Hamilton, Cruz and Murillo were invited to come to the Vatican after the pope received a 2,300-page report from Maltese Archbishop Charles Scicluna, highly regarded as the Vatican's top abuse investigator, who had traveled to the United States and Chile in February to investigate allegations of cover-up in the Chile case.

Initially the investigation centered on Bishop Juan Barros of Osorno, who was appointed to the diocese in 2015 and who has been accused by Cruz and several others of not only covering up Karadima's abuses, but at times also participating.

Allegations were also made against three other bishops – Andrés Arteaga, Tomislav Koljatic and Horacio Valenzuela – whom Karadima's victims accuse of also covering the abuser's crimes.

While on the ground, Scicluna interviewed some 64 people, most of whom were victims, but the scale of the investigation went beyond Barros. The final report is said to be much more extensive, including details from other cases.

Pope Francis had previous defended Bishop Barros, saying he had received no evidence of the bishop's guilt, and called accusations against him "calumny" during a trip to Chile in January. However, just days after he made the comments, news broke that Cruz in 2015 had sent the pope an 8-page letter through the Pontifical Commission for the Protection of Minors with his testimony detailing Barros' presence and involvement in the abuse.

After receiving Archbishop Scicluna's report, Francis issued a major "mea culpa" April 11, saying he had made "serious errors in the judgment and perception of the situation, especially due to a lack of truthful and balanced information."

He invited Cruz, Hamilton and Murillo to meet with him privately at the Vatican, and summoned all of Chile's 32 bishops to Rome in the third week of May, where they will discuss the conclusions of Scicluna's report as well the pope's own conclusions on the matter.

Each of the three men met with Pope Francis individually with no time limit over the weekend, and then again as a group on Monday.

In a joint statement issued May 2, the survivors said they have been treated as "enemies" of the Church for nearly 10 years for their outspoken criticism of abuse and cover-up in the Church, but that this weekend's meetings allowed them to meet "the friendly face of the Church, completely different form the one we had seen before."

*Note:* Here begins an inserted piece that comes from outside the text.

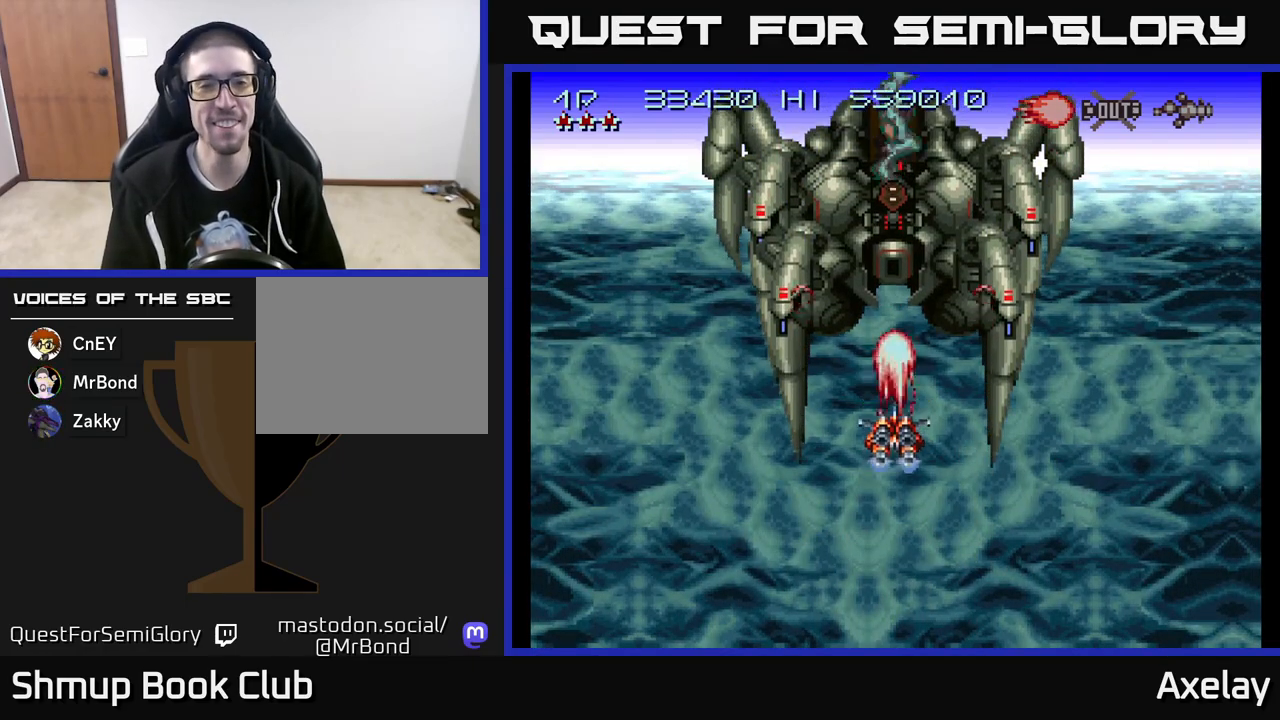
{"buttons": ["A", "X"], "right_stick": "center", "events": [[100, "DPAD_DOWN", "up"]]}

Pope Francis, they said, asked for forgiveness in his name and on behalf of the entire universal Church.

"We were able to speak frankly and respectfully with the pope," they said, explaining that major themes brought up included not only sexual abuse, but also cover-up and abuse of power, which they said are not isolated to Chile, but are "an epidemic" that has affected thousands of people throughout the global Church.

Despite their abuse, the survivors said they have met many priests and men and women religious who are fighting for justice, and called them "courageous" people who have made progress in the fight against abuse and cover-up.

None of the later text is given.